When we started kayaking, we were tipped off by a woman working at one of the places from which we rented: go and buy your own PFD (personal flotation device, AKA a life preserver). It’s not cheap but it’s the ONLY way to do this.

I’ve never seen a kayak rental place (or a cruise ship for that matter) that offer women’s PFDs. If you’re no bigger than a B cup, no biggie… in more than one sense of the word.

God help you if your mama bestowed DDs on you, darling, because a standard life preserver will rearrange your anatomy in ways that will make your life misery. You could be wearing a steel lined corset and your boobs will still meet at your shoulder blades.

Adding to the bonus, the four-inch-thick foam on a standard PFD will get shoved up so high breathing becomes difficult and vision questionable.

So the hundred bucks or so we each dropped on a woman’s life preserver was so, soooooo worth the cash. Those cutouts are a godsend. You still look like you’re wearing a badly designed Incredible Hulk Halloween costume, but at least you don’t look (and feel) like a Picasso painting.

Anyway, back to the watery re-entry. Holy crackerjacks. This is where my physique gave me trouble. Kicking as hard as I could, I could NOT get my décolletage to clear the side of the kayak – and encased in a solid life vest, the girls weren’t willing to shift a little, either.

Beloved had me by the strap of my PFD (assistance not encouraged but tolerated by the instructors) – that only succeeded in pulling it so I was no longer encased in the cups, and I was contorted in a way resembling what would happen if you were having a mammogram and the machine suddenly dropped with the plates against your stomach.

Finally, by hooking my foot under the cockpit and assuming a position I have never actually done before (because my whole body was screaming this is wrong!!), we managed to get me in the kayak.

It was, to say the least, unlovely.

Sigh.

We got Beloved back in with considerably less drama when it was her turn, although her leg with the knee replacement wasn’t as cooperative as she might have liked.

I’d like to say the class improved from there, but… well… let’s just say I went for the theory side at that point. I did attempt (failed miserably) at the solo re-entry (total joke, if I ever fall out when I’m alone I’m swimming back to shore and the hell with the cost of the kayak).
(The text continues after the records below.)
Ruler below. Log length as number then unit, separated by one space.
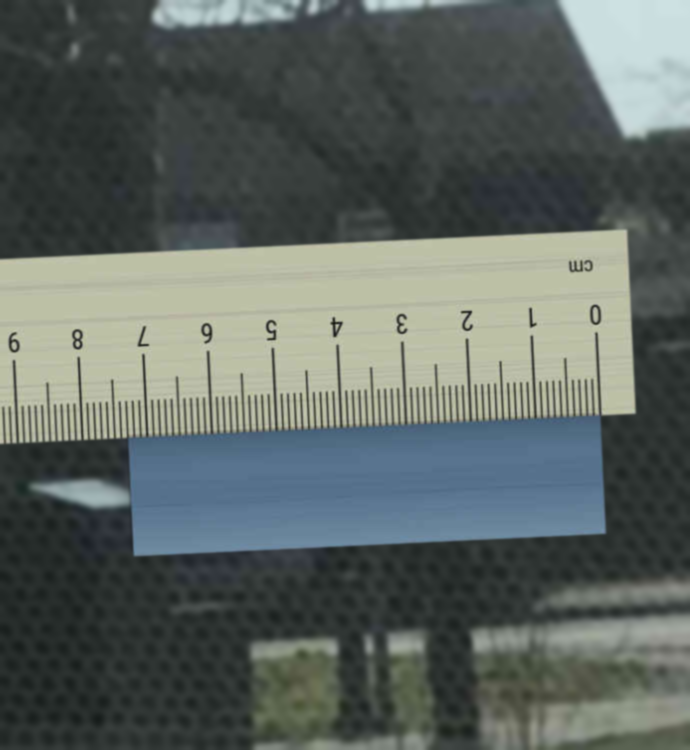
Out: 7.3 cm
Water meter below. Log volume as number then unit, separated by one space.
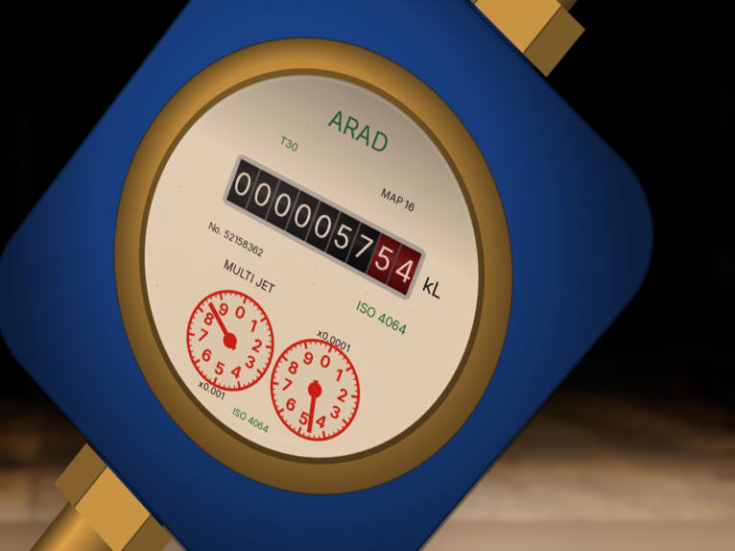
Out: 57.5484 kL
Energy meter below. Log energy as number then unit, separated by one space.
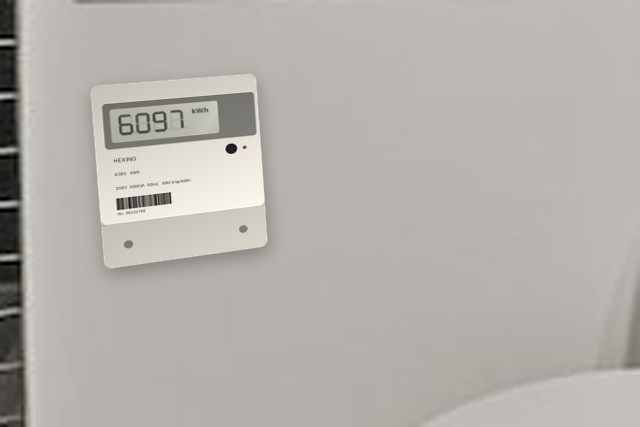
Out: 6097 kWh
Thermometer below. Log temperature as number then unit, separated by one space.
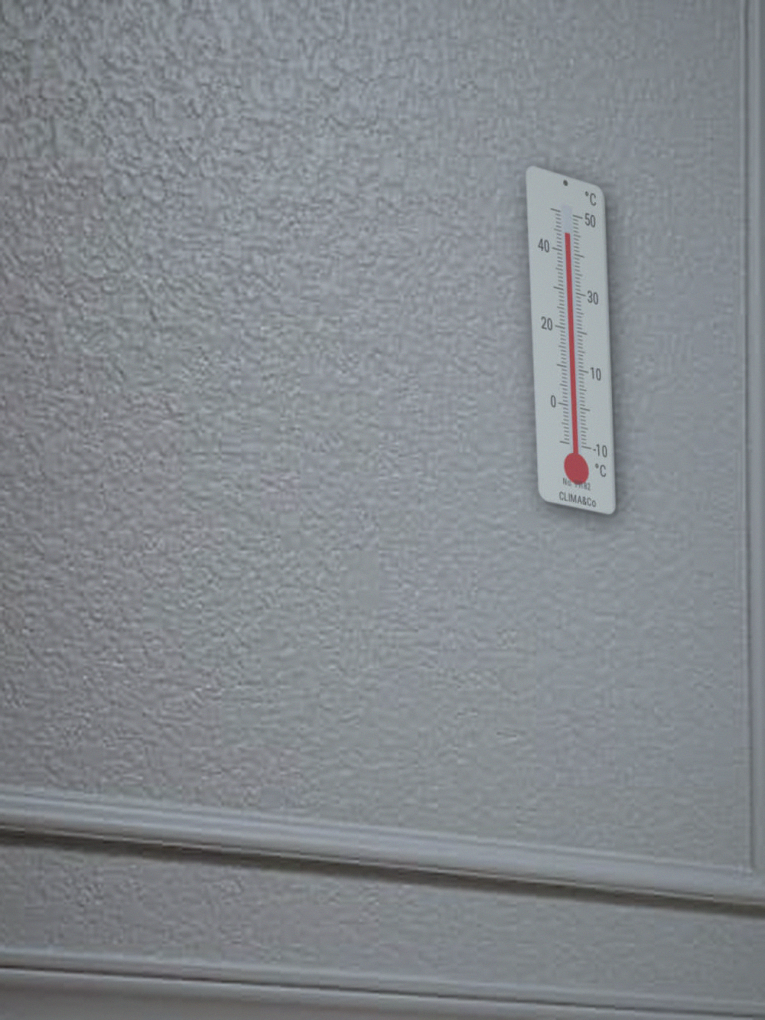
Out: 45 °C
You blow up a paddle balloon, which you attach to one end of your paddle and then use it as a lever to floop yourself back in.

First, I don’t floop. Second, I couldn’t get a strong enough grip on the paddle and the side of the kayak to avoid simply kicking the paddle outta the way when I tried to half-stand on it for leverage.

Finally the instructor got me back over the the breakwater so I could dump myself back in.

They demonstrated the final method (I guess they figured out the frustration level): the “cowboy”. You sliiiiiiiide yourself onto the end of the kayak and crawl, as low as possible, to the cockpit.

Sounds easy, right?

If by some miracle you are able to mount the end of the kayak without it flipping you back into the drink, it then twists and flings you off to the side.

“Cowboy”?? Bucking bronco, more like.

Not only that, the one woman (of five) in the group who succeeded (a tiny, wiry woman who was all sinew and muscle) got stuck courtesy of that rubber hoop skirt we were all still wearing. She managed to get herself untethered and slunk along to the seat.

All in all, I’m glad we took the class – I’m no longer afraid of falling out of a kayak. I’m also confident that if I ever do get dunked, I’m sure as hell not getting back in the damn thing.